Network Approaches for Dissecting the Immune System

The immune system is a complex biological network composed of hierarchically organized genes, proteins, and cellular components that combat external pathogens and monitor the onset of internal disease. To meet and ultimately defeat these challenges, the immune system orchestrates an exquisitely complex interplay of numerous cells, often with highly specialized functions, in a tissue-specific manner. One of the major methodologies of systems immunology is to measure quantitatively the components and interaction levels in the immunologic networks to construct a computational network and predict the response of the components to perturbations. The recent advances in high-throughput sequencing techniques have provided us with a powerful approach to dissecting the complexity of the immune system.
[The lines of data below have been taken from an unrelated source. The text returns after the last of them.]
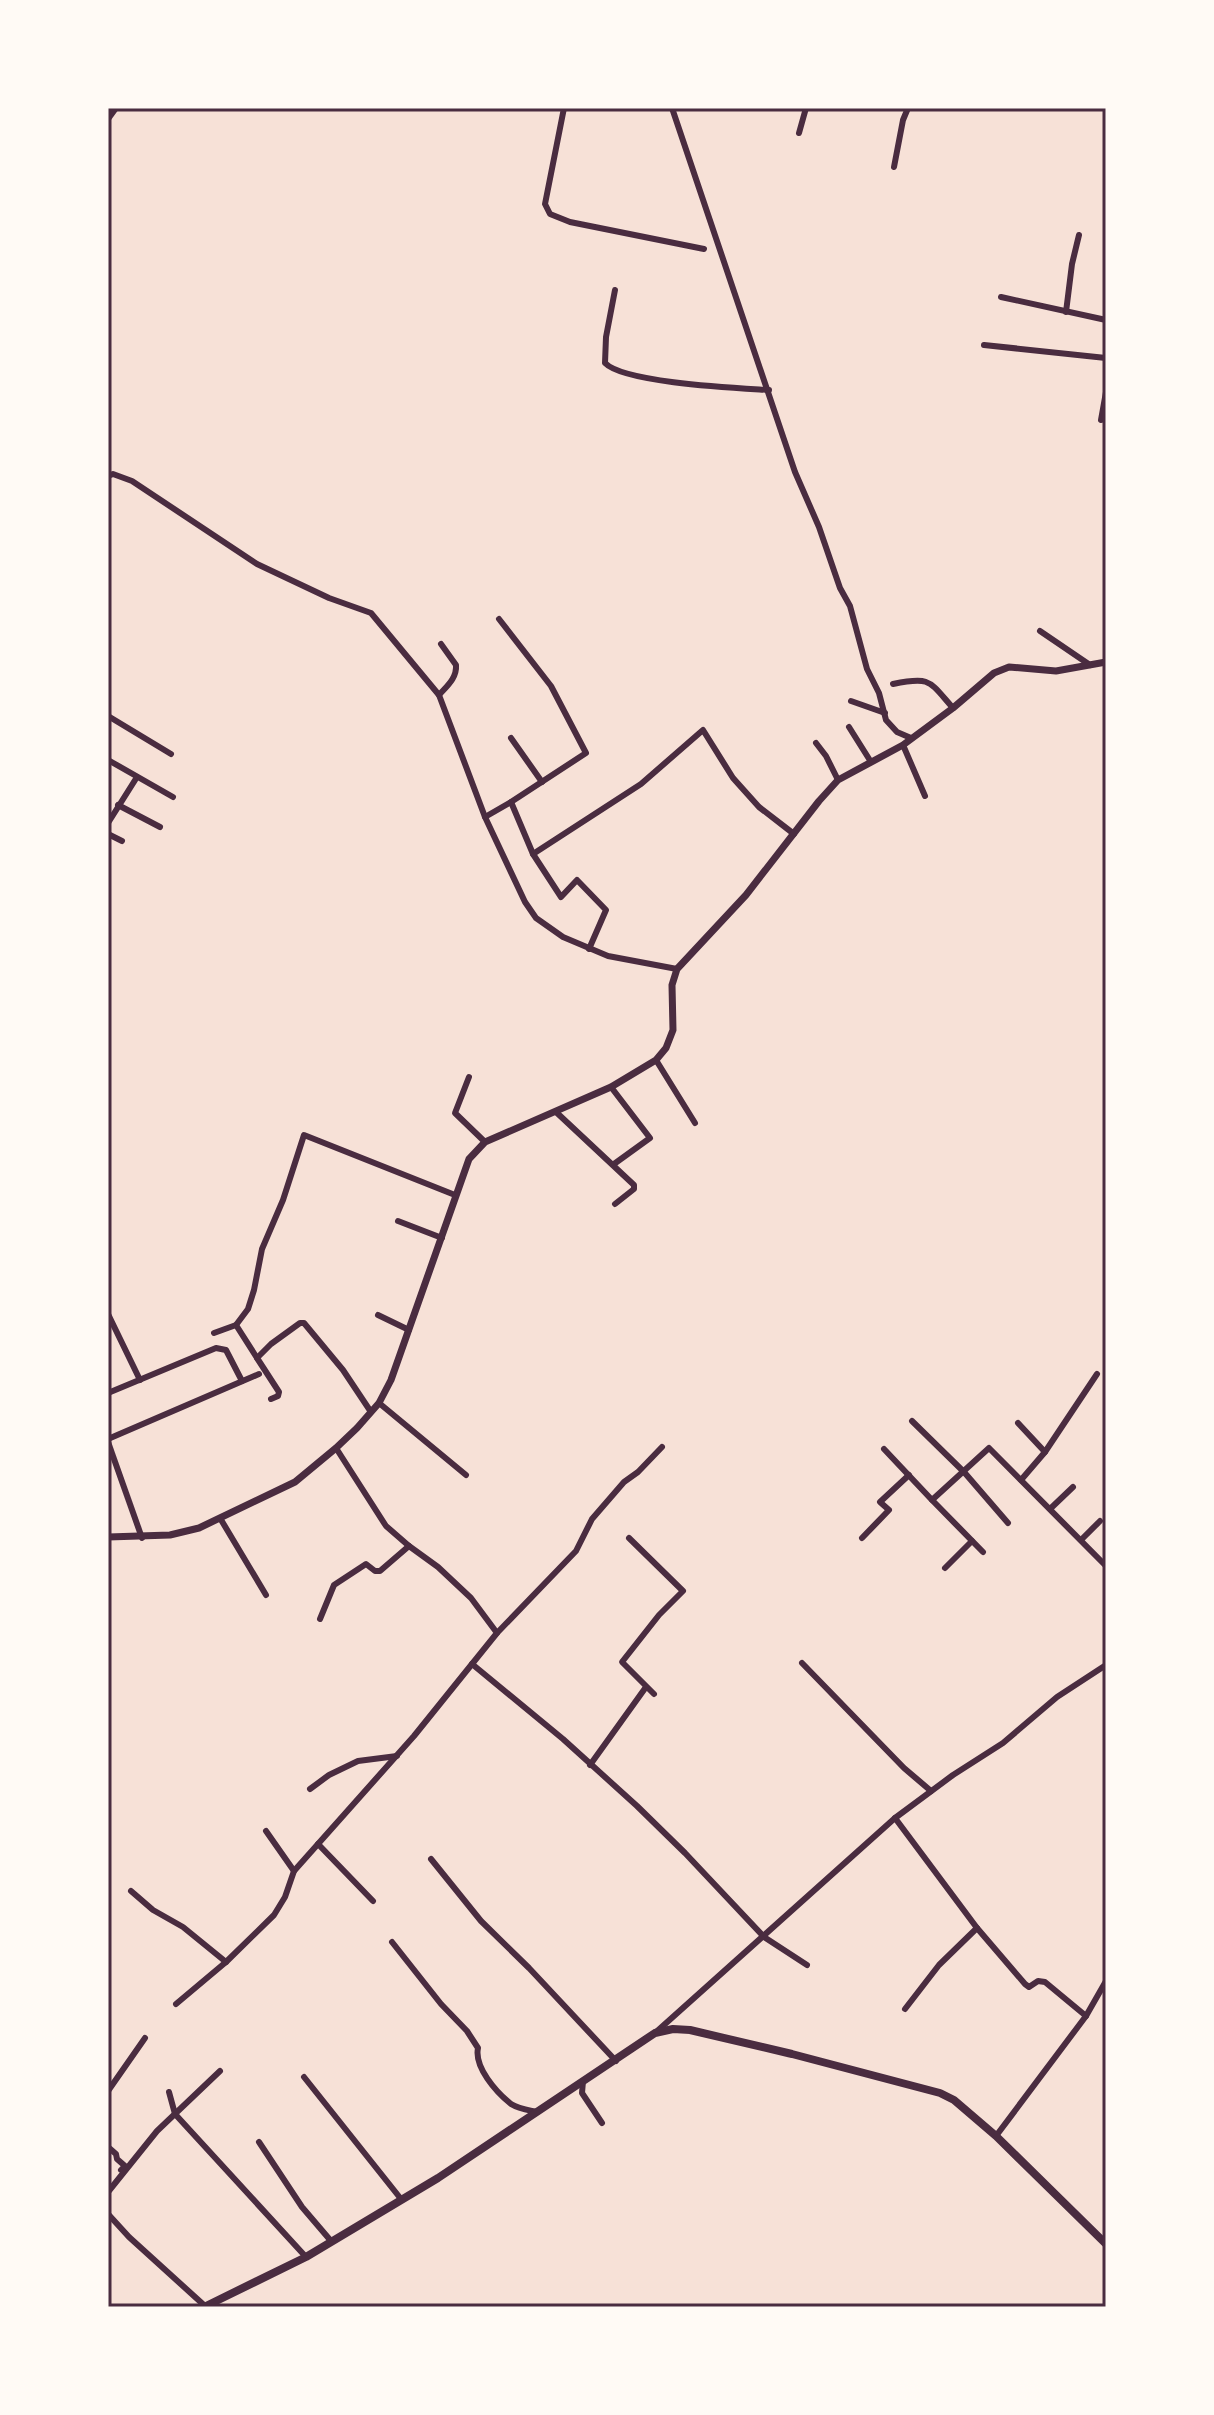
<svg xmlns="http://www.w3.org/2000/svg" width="1214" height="2415" font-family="Montserrat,sans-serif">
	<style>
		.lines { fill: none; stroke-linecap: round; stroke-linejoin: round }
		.minor { stroke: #4a2c40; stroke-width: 6 }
		.tertiary { stroke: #4a2c40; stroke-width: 7 }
		.secondary { stroke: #4a2c40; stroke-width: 8 }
		.neatline { fill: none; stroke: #4a2c40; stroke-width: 3 }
	</style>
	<rect width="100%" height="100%" fill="#f7e1d7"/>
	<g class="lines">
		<g class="minor">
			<polyline points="564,108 545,204 550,214 570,222 704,249"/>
			<polyline points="672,108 795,472 819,527 840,588 850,606 867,669 879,693 886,720 897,732 911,738"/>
			<polyline points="108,119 116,108"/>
			<polyline points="799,133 806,108"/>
			<polyline points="894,167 903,120 908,108"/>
			<path d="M615,290l-9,47 -1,26c19,20 133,25 164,27"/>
			<polyline points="1001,297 1106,320"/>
			<polyline points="1066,312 1072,264 1079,235"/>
			<polyline points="984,345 1106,358"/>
			<polyline points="1101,420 1106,392"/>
			<polyline points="108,476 113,474 132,481 257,564 329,598 371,613 439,695 485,817 525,902 536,918 563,937 608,956 677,969"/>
			<polyline points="1040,631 1090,665"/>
			<path d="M893,684c38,-8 36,-3 60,24"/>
			<path d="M439,695c8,-9 18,-17 17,-30l-15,-21"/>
			<polyline points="851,701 885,713"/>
			<polyline points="108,716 171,754"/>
			<polyline points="849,727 871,762"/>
			<polyline points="511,738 542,782"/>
			<polyline points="816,743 826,756 838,780"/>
			<polyline points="903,745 925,796"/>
			<polyline points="108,760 173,797"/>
			<polyline points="511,802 533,854 561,897 577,880 606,910 589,949"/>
			<polyline points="118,805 160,827"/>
			<polyline points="485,817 511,802 586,753 551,686 499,619"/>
			<polyline points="108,823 137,777"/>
			<polyline points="108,834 122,841"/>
			<polyline points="533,854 641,784 703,730 733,778 759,807 794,834"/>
			<polyline points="656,1060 695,1123"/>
			<polyline points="469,1077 455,1113 485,1142"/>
			<polyline points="611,1087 650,1138 614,1164"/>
			<polyline points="556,1112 634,1185 634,1189 615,1204"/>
			<polyline points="398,1221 442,1238"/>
			<polyline points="108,1314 140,1380"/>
			<polyline points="378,1315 409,1330"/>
			<polyline points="236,1325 257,1358"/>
			<polyline points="214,1333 236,1325 248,1309 254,1290 262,1249 283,1200 304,1135 455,1195"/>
			<polyline points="108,1393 216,1348 226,1350 242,1381"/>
			<polyline points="271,1399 278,1396 279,1392 257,1358 271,1344 300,1323 304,1323 343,1370 371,1412"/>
			<polyline points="379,1403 466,1475"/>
			<polyline points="912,1421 964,1472 1008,1523"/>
			<polyline points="1018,1423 1045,1452"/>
			<polyline points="108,1439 259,1374"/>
			<polyline points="108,1442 142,1538"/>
			<polyline points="336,1448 386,1526 409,1546 438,1567 471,1598 497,1633 472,1664 563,1739 637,1806 685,1853 764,1937 807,1965"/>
			<polyline points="884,1449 932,1500"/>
			<polyline points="1021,1480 1045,1452 1097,1374"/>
			<polyline points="1050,1509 1073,1487"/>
			<polyline points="220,1518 266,1595"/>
			<polyline points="629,1538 683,1591 659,1615 622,1662 654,1694"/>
			<polyline points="862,1538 889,1510 880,1502 909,1475"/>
			<polyline points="1081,1540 1100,1521"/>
			<polyline points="983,1552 932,1500 989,1448 1106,1566"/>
			<polyline points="945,1568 972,1541"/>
			<polyline points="320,1619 334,1585 366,1564 375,1571 380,1571 409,1546"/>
			<polyline points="497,1633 576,1551 592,1519 624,1482 638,1472 662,1447"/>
			<polyline points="802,1663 904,1768 931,1791"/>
			<polyline points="590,1765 646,1687"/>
			<polyline points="310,1789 329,1775 358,1761 397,1756"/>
			<polyline points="895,1818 977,1928 1025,1984 1029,1987 1038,1981 1045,1982 1086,2016"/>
			<polyline points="266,1831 294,1871"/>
			<polyline points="431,1859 481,1921 529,1968 616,2061"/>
			<polyline points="131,1891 153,1910 183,1927 226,1962"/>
			<polyline points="373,1901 318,1844 414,1736 472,1664"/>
			<path d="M392,1942l49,62 26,27 11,17c-4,19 18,44 33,56 8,5 17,6 26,8"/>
			<polyline points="176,2004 226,1962 274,1915 285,1897 294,1871 318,1844"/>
			<polyline points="905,2009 939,1965 977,1928"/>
			<polyline points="655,2033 895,1818 953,1775 1003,1743 1057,1697 1106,1665"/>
			<polyline points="304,2077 401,2199"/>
			<polyline points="583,2081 582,2093 602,2123"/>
			<polyline points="108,2091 145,2038"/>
			<polyline points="169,2092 175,2114 306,2257"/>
			<polyline points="996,2136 1086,2016 1106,1981"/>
			<polyline points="259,2142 302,2207 331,2241"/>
			<polyline points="108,2147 116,2154 117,2159 125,2166 121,2170"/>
			<polyline points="108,2192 157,2131 220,2071"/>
			<polyline points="108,2214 129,2237 205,2306"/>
		</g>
		<polyline class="tertiary" points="108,1537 170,1535 199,1528 295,1482 336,1448 357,1428 379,1403 391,1380 469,1159 485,1142 611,1087 656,1060 666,1048 673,1030 672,985 677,969 746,895 819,801 838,780 903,745 953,708 994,673 1009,667 1056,671 1106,662"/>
		<polyline class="secondary" points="204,2307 306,2257 438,2178 655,2033 673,2029 690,2030 792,2054 940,2093 954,2100 996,2136 1106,2244"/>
	</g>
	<rect width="1214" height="2415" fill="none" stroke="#fffaf5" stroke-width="220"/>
	<rect x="110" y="110" width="994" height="2195" class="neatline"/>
</svg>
Here we summarize the latest progress in integrating omics data and network approaches to construct networks and to infer the underlying signaling and transcriptional landscape, as well as cell-cell communication, in the immune system, with a focus on hematopoiesis, adaptive immunity, and tumor immunology. Understanding the network regulation of immune cells has provided new insights into immune homeostasis and disease, with important therapeutic implications for inflammation, cancer, and other immune-mediated disorders.
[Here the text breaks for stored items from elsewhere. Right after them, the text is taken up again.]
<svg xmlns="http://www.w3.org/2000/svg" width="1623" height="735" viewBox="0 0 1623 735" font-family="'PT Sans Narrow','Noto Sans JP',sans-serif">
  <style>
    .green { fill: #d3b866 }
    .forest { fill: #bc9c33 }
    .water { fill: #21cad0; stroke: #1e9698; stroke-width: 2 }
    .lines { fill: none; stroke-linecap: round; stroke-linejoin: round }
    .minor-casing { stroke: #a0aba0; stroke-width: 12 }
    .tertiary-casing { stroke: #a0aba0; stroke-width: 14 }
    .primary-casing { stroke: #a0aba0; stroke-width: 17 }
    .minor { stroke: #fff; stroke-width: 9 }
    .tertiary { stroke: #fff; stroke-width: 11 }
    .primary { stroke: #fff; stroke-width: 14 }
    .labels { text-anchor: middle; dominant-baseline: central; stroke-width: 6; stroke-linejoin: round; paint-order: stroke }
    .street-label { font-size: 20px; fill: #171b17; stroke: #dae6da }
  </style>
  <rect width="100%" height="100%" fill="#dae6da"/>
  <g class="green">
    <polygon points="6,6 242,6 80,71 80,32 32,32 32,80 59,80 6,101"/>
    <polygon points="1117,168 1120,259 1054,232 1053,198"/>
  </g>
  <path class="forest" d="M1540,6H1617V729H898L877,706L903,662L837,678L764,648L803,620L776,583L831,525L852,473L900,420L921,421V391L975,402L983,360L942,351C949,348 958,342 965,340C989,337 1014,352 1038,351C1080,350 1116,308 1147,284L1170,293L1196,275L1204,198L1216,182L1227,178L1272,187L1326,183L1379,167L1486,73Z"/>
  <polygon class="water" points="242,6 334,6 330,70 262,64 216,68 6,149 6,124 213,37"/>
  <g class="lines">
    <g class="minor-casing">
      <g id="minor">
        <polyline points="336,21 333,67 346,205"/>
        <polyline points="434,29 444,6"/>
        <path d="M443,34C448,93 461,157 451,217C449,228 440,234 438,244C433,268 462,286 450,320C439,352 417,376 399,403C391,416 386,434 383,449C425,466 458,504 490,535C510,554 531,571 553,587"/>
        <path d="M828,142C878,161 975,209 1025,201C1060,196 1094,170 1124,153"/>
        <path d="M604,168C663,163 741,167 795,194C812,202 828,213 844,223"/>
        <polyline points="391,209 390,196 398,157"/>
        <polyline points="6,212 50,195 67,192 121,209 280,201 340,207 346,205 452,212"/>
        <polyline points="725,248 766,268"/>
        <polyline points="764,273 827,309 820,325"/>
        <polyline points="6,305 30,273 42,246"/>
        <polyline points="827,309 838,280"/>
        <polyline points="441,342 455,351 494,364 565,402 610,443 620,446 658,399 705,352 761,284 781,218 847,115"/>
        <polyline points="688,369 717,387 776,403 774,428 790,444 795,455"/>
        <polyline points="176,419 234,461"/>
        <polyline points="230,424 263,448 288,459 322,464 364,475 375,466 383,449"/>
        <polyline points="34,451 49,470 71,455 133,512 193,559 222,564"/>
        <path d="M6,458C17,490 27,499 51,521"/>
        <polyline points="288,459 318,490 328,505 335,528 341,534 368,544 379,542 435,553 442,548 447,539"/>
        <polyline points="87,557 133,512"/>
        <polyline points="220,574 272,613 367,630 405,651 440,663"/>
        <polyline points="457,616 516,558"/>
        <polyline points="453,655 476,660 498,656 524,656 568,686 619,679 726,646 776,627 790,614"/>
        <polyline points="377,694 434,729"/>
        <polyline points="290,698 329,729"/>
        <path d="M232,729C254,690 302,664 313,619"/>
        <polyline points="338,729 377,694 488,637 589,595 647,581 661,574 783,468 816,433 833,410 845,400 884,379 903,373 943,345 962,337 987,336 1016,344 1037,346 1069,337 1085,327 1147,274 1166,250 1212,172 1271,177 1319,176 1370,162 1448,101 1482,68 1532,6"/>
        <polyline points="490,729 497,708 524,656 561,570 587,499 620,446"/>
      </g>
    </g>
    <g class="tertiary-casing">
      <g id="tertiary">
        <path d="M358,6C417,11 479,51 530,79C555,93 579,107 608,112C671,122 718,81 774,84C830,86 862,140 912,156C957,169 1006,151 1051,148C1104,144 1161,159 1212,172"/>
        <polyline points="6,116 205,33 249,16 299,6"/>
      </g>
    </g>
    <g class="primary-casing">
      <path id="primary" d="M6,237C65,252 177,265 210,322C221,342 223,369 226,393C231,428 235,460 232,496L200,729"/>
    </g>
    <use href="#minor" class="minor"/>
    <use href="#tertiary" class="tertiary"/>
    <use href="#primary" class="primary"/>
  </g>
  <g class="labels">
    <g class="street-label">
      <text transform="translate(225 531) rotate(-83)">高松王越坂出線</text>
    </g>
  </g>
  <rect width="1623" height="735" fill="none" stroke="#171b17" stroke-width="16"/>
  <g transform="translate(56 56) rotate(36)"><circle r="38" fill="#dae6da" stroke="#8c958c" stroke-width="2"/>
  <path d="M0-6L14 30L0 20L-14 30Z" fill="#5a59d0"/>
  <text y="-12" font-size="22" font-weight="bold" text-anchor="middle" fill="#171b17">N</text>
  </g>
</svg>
Toward Systems Biomarkers of Response to Immune Checkpoint Blockers

Immunotherapy with checkpoint blockers (ICBs), aimed at unleashing the immune response toward tumor cells, has shown a great improvement in overall patient survival compared to standard therapy, but only in a subset of patients. While a number of recent studies have significantly improved our understanding of mechanisms playing an important role in the tumor microenvironment (TME), we still have an incomplete view of how the TME works as a whole. This hampers our ability to effectively predict the large heterogeneity of patients' response to ICBs. Systems approaches could overcome this limitation by adopting a holistic perspective to analyze the complexity of tumors. In this Mini Review, we focus on how an integrative view of the increasingly available multi-omics experimental data and computational approaches enables the definition of new systems-based predictive biomarkers. In particular, we will focus on three facets of the TME toward the definition of new systems biomarkers. First, we will review how different types of immune cells influence the efficacy of ICBs, not only in terms of their quantification, but also considering their localization and functional state. Second, we will focus on how different cells in the TME interact, analyzing how inter- and intra-cellular networks play an important role in shaping the immune response and are responsible for resistance to immunotherapy. Finally, we will describe the potential of looking at these networks as dynamic systems and how mathematical models can be used to study the rewiring of the complex interactions taking place in the TME.